Every Storm Breaks - Dystopian Thriller
Water chipped away at the stain in the rusty basin. It ran brown towards the plug hole, like old blood, stinking of metal from the ancient pipework. Jan scrubbed his hands under the faucet, grating his skin with a scouring brush. Over and over. Again and again. But nothing helped. His skin was contaminated. Infested with decay. There was something chilling—a shadow or an absence—lingering in his peripheral vision. Watching. Waiting. He scrubbed and scrubbed. More soap. More water. He noticed his bleeding hands were trembling and forced himself to stop. An emaciated reflection appeared in the shaving mirror above the sink. He lashed around. The bathroom was empty. When he looked at the mirror again he could make out a familiarity in the face. It was him. It had always been him. His head started throbbing. He knew what he had done, even if he could not comprehend it.
The pain worsened. He turned, hitting his legs on the frame of a bed. His feet scuffed against the broken floorboards as he started to pace. This place—this isolated, rotting house—put him on edge. It was too dirty, too broken, too hidden. He was miles away from London and his old life. And he could never go back. It was too late now, everything that was had gone. He'd lost it all. But he'd accepted that when he'd agreed to leave. His home was to be this crumbling cottage in the middle of nowhere, stripped of everything but the barest essentials: water, electricity, dust.

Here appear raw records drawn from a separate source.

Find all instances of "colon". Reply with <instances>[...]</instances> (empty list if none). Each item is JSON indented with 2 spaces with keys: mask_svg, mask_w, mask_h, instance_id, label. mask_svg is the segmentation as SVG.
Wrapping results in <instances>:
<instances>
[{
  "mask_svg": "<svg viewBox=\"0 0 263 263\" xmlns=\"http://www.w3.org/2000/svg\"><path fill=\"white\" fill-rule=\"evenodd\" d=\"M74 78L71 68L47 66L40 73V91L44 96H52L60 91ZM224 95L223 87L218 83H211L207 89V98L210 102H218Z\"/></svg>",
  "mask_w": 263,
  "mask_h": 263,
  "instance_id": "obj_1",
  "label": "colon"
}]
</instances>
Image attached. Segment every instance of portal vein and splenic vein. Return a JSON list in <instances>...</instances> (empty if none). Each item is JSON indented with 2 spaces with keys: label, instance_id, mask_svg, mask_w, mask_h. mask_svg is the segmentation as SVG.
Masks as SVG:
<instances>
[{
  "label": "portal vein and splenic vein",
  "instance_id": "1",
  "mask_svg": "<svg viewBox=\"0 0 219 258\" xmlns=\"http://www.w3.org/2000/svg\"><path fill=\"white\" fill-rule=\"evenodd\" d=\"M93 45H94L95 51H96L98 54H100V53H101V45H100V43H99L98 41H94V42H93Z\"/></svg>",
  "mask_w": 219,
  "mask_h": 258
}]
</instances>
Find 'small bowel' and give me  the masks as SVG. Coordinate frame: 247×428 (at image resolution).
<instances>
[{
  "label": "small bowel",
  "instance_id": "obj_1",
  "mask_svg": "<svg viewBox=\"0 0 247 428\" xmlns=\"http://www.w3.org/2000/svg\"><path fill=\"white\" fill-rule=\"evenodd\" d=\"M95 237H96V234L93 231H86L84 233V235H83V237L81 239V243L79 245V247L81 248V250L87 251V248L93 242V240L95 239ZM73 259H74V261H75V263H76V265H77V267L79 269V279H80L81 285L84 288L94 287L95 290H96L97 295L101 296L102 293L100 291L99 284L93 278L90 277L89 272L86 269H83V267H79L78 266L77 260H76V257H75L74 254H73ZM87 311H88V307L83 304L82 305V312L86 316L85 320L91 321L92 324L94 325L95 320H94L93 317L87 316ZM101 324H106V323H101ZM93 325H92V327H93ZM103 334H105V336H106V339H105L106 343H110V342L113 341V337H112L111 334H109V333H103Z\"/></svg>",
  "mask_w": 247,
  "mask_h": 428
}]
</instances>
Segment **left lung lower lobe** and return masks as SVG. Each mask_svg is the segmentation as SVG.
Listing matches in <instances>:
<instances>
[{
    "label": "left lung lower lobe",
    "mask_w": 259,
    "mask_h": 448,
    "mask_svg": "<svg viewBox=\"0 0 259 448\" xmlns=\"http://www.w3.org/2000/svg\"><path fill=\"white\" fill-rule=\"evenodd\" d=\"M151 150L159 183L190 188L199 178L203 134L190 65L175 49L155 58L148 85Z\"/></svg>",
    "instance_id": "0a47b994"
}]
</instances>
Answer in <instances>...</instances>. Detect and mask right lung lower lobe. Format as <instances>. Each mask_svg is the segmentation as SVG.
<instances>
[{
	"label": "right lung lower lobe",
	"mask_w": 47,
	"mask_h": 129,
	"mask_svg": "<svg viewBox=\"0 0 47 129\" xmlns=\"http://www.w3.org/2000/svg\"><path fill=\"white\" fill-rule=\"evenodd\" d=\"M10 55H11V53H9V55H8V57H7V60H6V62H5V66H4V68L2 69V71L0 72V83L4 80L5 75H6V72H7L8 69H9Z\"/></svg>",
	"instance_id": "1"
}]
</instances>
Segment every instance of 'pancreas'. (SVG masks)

The thumping in his head was getting louder, more demanding.
But it wasn't in his head at all. Someone was hammering on the door. He froze. Behind him, wedged in the corner, was a body. There was nowhere to hide it. Nowhere to hide himself. The hammering stopped and the lock clicked open. Jan swallowed. A man filled the entranceway. He was older than Jan, with a face corroded by malice. Behind him was a teenage girl. Jan found her far more unsettling than her thug companion. He pushed himself to remember their names: Derek and Marie. They were an unlikely pair, drawn together by their only commonality: their powers. They were both Reachers. Just like the other. Jan was afraid of them and what their presence awakened inside of him.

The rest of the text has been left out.